Do you have a cost estimate?

We are negotiating with the prime contractors on what will be a reasonable price. We were still negotiating the full development contracts for the 2018 mission. We were very close to finalizing this and now this adds a little bit of complexity. That’s why we are trying not to mention any numbers here, because it will not help our negotiations with Airbus Defence and Space, which is responsible for the rover, and with Thales Alenia Space Italia, which is overall program prime contractor.

I had thought the rover instruments were on schedule.

A: There are several that — well, let’s say they are not unhappy to have a bit more time.

Do you have a clear sense of the state of the Roscosmos contributions?

They too recognized that they would have severe difficulties meeting the 2018 launch date. European and Russian industry and the payload developers are all in the same boat here. So the decision was supported on all sides. We obviously have more transparency on what European industry is doing but we count on Roscosmos to have transparency on what their industry is doing.

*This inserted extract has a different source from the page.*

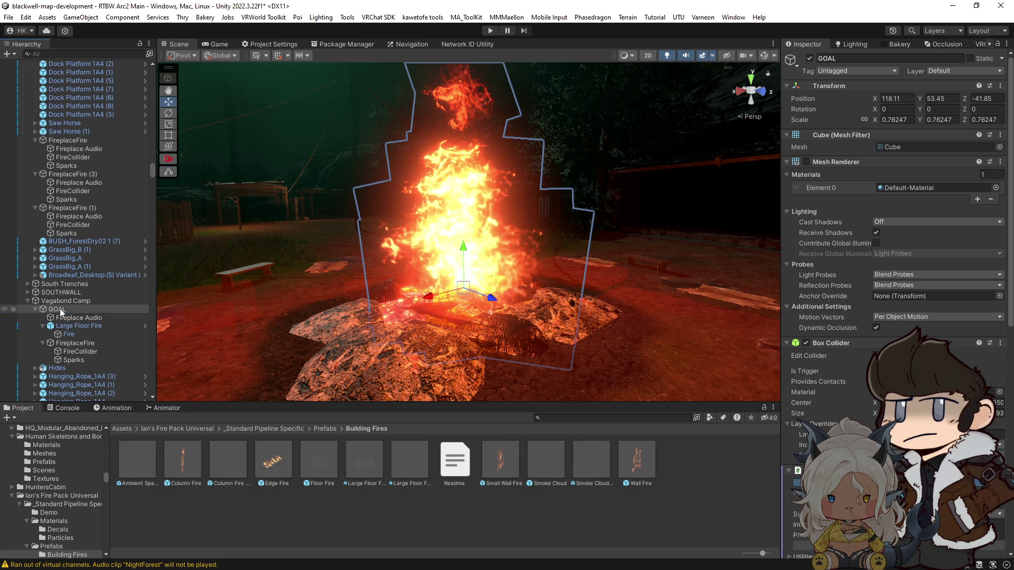
{"action": "left_click", "coordinate": [59, 309]}
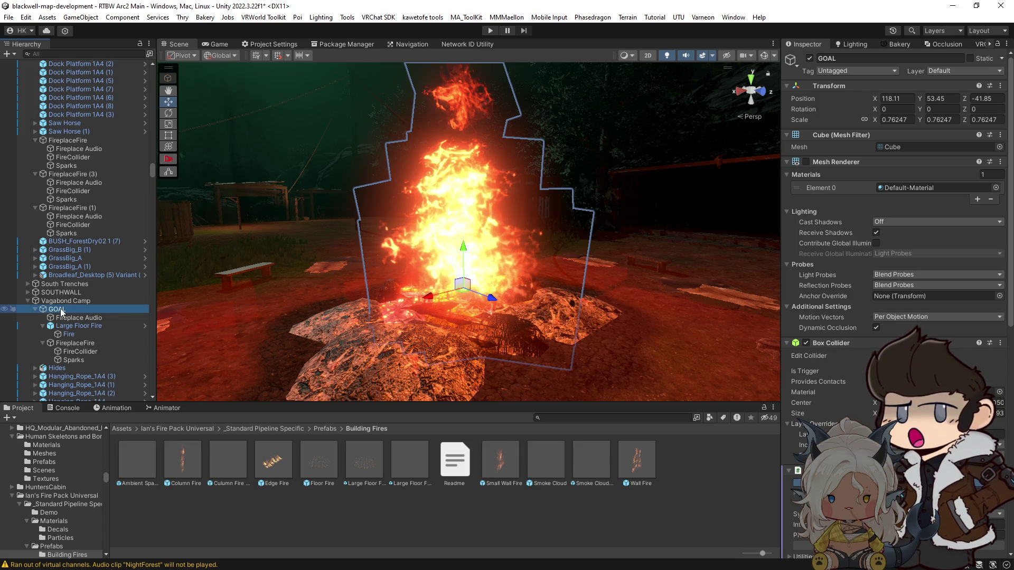
{"action": "left_click", "coordinate": [61, 310]}
{"action": "type", "text": "Vagabond"}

This mission is very important for both agencies’ exploration programs. The responsible thing to do now is to make a good mission and a good schedule for 2020.

Does this have anything to do with Roscosmos budget cuts?

No, it has nothing to do with that. They are having severe budget cuts compared to last year, but this is not impacting ExoMars. ExoMars is still a high priority for them.

Peter B. de Selding was the Paris bureau chief for SpaceNews.